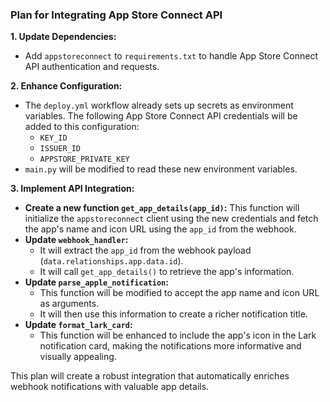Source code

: ### Plan for Integrating App Store Connect API

**1. Update Dependencies:**
- Add `appstoreconnect` to `requirements.txt` to handle App Store Connect API authentication and requests.

**2. Enhance Configuration:**
- The `deploy.yml` workflow already sets up secrets as environment variables. The following App Store Connect API credentials will be added to this configuration:
    - `KEY_ID`
    - `ISSUER_ID`
    - `APPSTORE_PRIVATE_KEY`
- `main.py` will be modified to read these new environment variables.

**3. Implement API Integration:**
- **Create a new function `get_app_details(app_id)`:** This function will initialize the `appstoreconnect` client using the new credentials and fetch the app's name and icon URL using the `app_id` from the webhook.
- **Update `webhook_handler`:**
    - It will extract the `app_id` from the webhook payload (`data.relationships.app.data.id`).
    - It will call `get_app_details()` to retrieve the app's information.
- **Update `parse_apple_notification`:**
    - This function will be modified to accept the app name and icon URL as arguments.
    - It will then use this information to create a richer notification title.
- **Update `format_lark_card`:**
    - This function will be enhanced to include the app's icon in the Lark notification card, making the notifications more informative and visually appealing.

This plan will create a robust integration that automatically enriches webhook notifications with valuable app details.

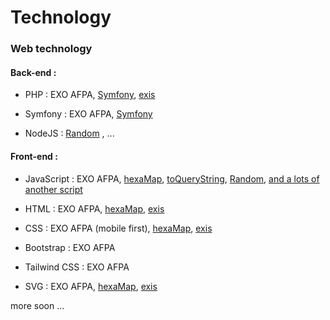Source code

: # Technology

### Web technology

#### Back-end :

- PHP : EXO AFPA,
 [Symfony](https://github.com/symfony/symfony/pull/37865),
 [exis](https://exis.ovh/)

- Symfony : EXO AFPA,
 [Symfony](https://github.com/symfony/symfony/pull/37865)

- NodeJS : [Random](https://github.com/Angelisium/Random)
, ...

#### Front-end :

- JavaScript : EXO AFPA,
 [hexaMap](https://exis.ovh/hexaMap/),
 [toQueryString](https://github.com/Angelisium/toQueryString),
 [Random](https://github.com/Angelisium/Random),
 [and a lots of another script](https://github.com/Angelisium/Scripts/tree/main/javascript)

- HTML : EXO AFPA,
 [hexaMap](https://exis.ovh/hexaMap/),
 [exis](https://exis.ovh/)

- CSS : EXO AFPA (mobile first),
 [hexaMap](https://exis.ovh/hexaMap/),
 [exis](https://exis.ovh/)

- Bootstrap : EXO AFPA
- Tailwind CSS : EXO AFPA 

- SVG : EXO AFPA,
 [hexaMap](https://exis.ovh/hexaMap/),
 [exis](https://exis.ovh/)


more soon ...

▶ [Work to complete]
Please extract exactly the lines of the data, from the first through the line containing "workflow already sets", and add no pictures to the copy.

▶ [Solution for this task]
Source code

: ### Plan for Integrating App Store Connect API

**1. Update Dependencies:**
- Add `appstoreconnect` to `requirements.txt` to handle App Store Connect API authentication and requests.

**2. Enhance Configuration:**
- The `deploy.yml` workflow already sets up secrets as environment variables. The following App Store Connect API credentials will be added to this configuration:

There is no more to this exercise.